Final answer:
To calculate the amount of sodium hypochlorite (NaClO) produced in the reaction, we need to determine the limiting reactant. We convert the given masses of NaOH and Cl₂ into moles, use the balanced equation to determine the mole ratio, and find that the limiting reactant is Cl₂. Finally, we convert the moles of NaClO to grams.
Step-by-step explanation:
To calculate the amount of sodium hypochlorite (NaClO) produced in the reaction of sodium hydroxide (NaOH) with chlorine gas (Cl₂), we need to determine the limiting reactant. The limiting reactant is the reactant that is completely consumed in the reaction and determines the maximum amount of product that can be formed. To do this, we first need to convert the given masses of NaOH and Cl₂ into moles.

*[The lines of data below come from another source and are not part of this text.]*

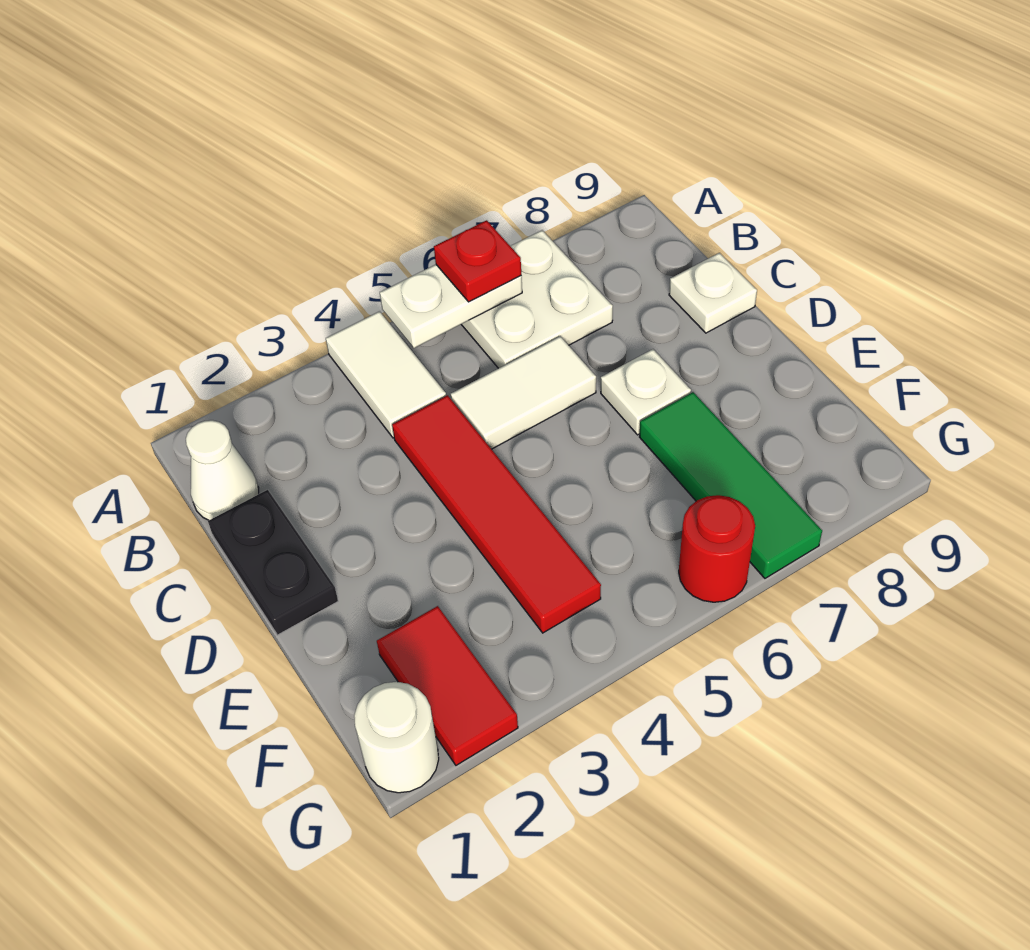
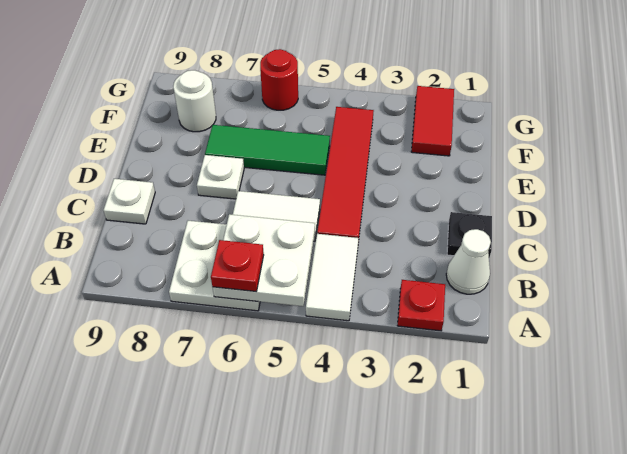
none -> red plate A2 level 1
white plate A5:A6 level 2 -> white plate A5:B6 level 2
black plate C1:D1 level 1 -> black plate C1 level 1
green tile E7:G7 level 1 -> green tile E5:E7 level 1
white round brick G1 level 1 -> white round brick F8 level 1

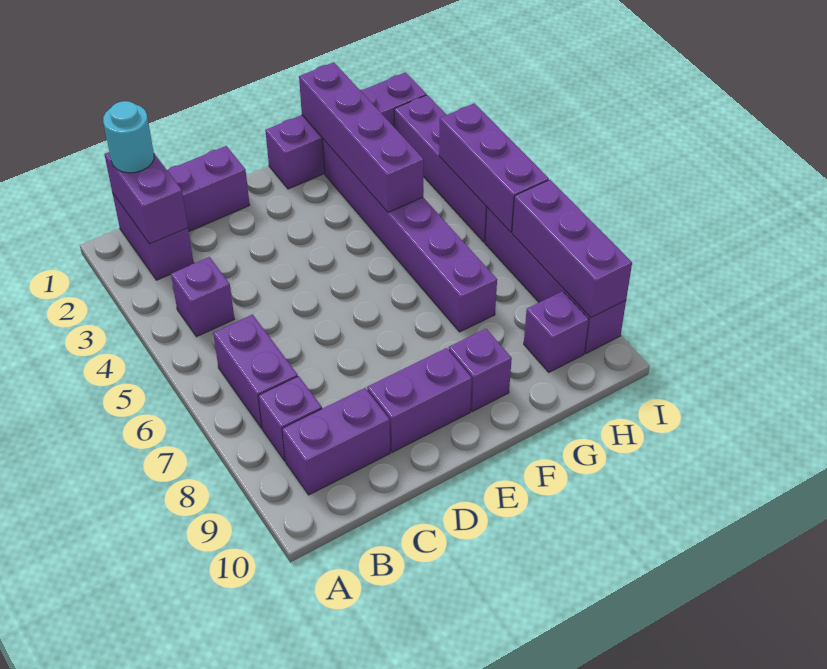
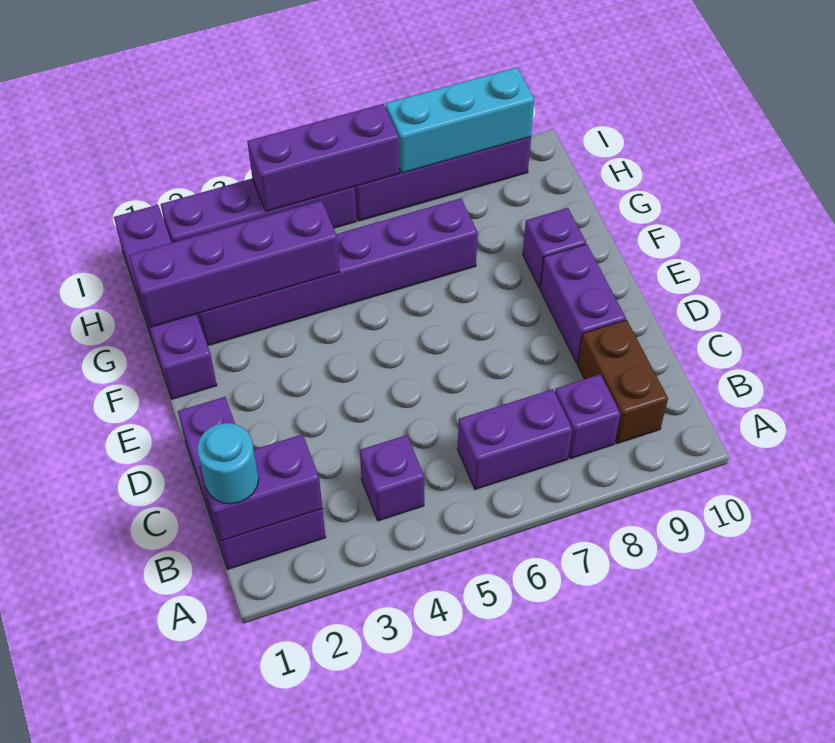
purple brick B9:C9 level 1 -> brown brick B9:C9 level 1
purple brick H9 level 1 -> none
purple brick I7:I9 level 2 -> cyan brick I7:I9 level 2

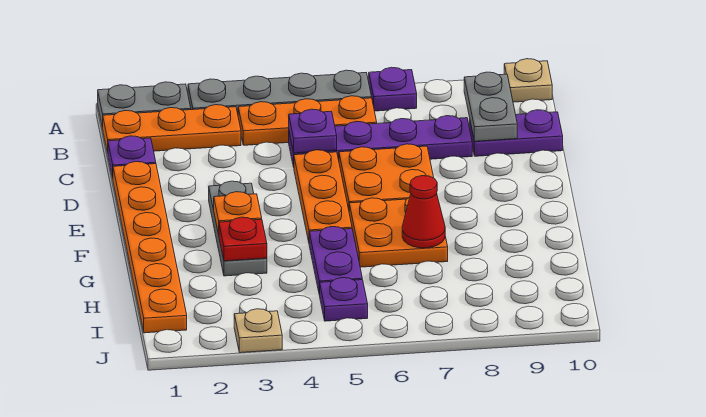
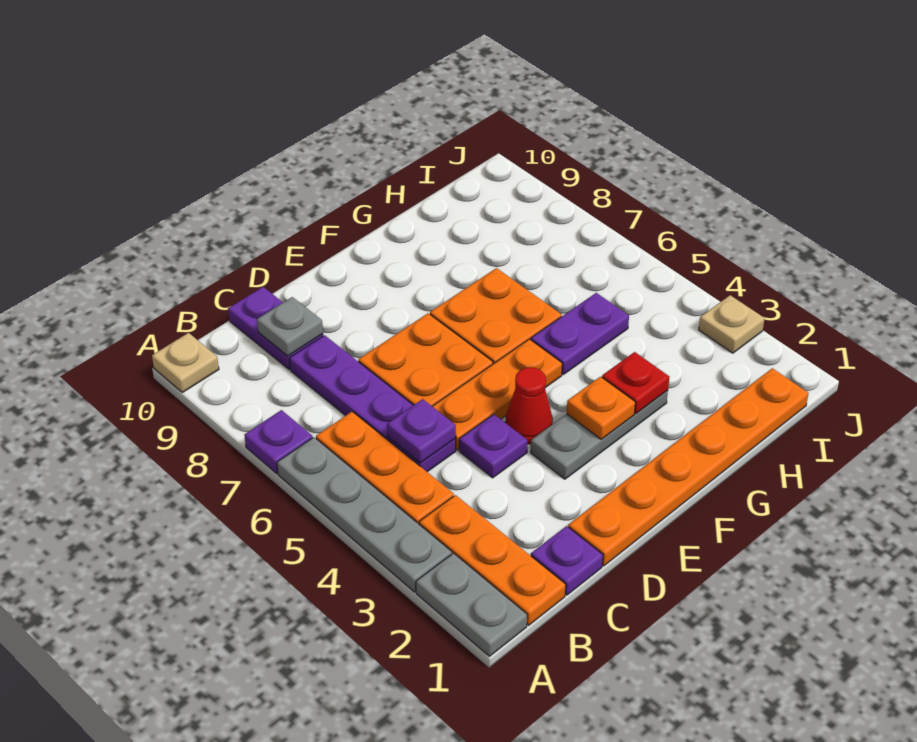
grey plate B9:C9 level 2 -> grey plate C9 level 2
red cone G7 level 2 -> red cone E4 level 1
purple plate I5 level 1 -> purple plate D4 level 1

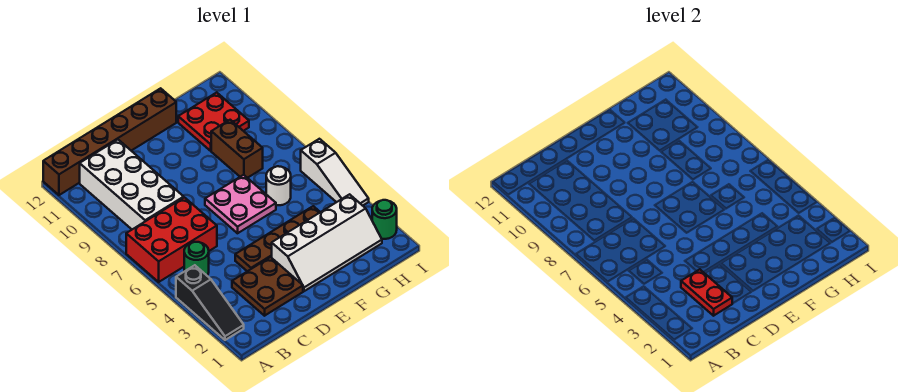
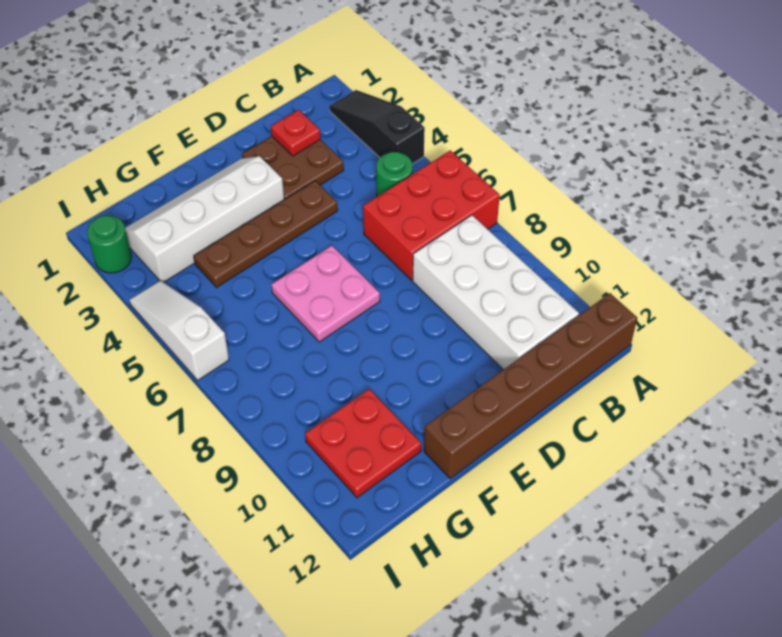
red plate C2:C3 level 2 -> red plate C2 level 2
white round brick G6 level 1 -> none
brown brick G8:G9 level 1 -> none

The molar mass of NaOH is 40 g/mol, so 54.2 g of NaOH is equal to 54.2/40 = 1.355 mol of NaOH.
The molar mass of Cl₂ is 70.90 g/mol, so 48.9 g of Cl₂ is equal to 48.9/70.90 = 0.689 mol of Cl₂.
Now, we can use the balanced equation to determine the mole ratio between NaOH and NaClO. From the equation, we can see that 2 moles of NaOH react with 1 mole of Cl₂ to produce 1 mole of NaClO.
Since the mole ratio is 2:1, the limiting reactant is Cl₂ because we have less moles of Cl₂ compared to NaOH. Therefore, all of the 0.689 mol of Cl₂ will react and form 0.689 mol of NaClO.
Finally, we can convert the moles of NaClO to grams using its molar mass. The molar mass of NaClO is 74.44 g/mol, so 0.689 mol of NaClO is equal to 0.689 × 74.44 = 51.20 g of NaClO.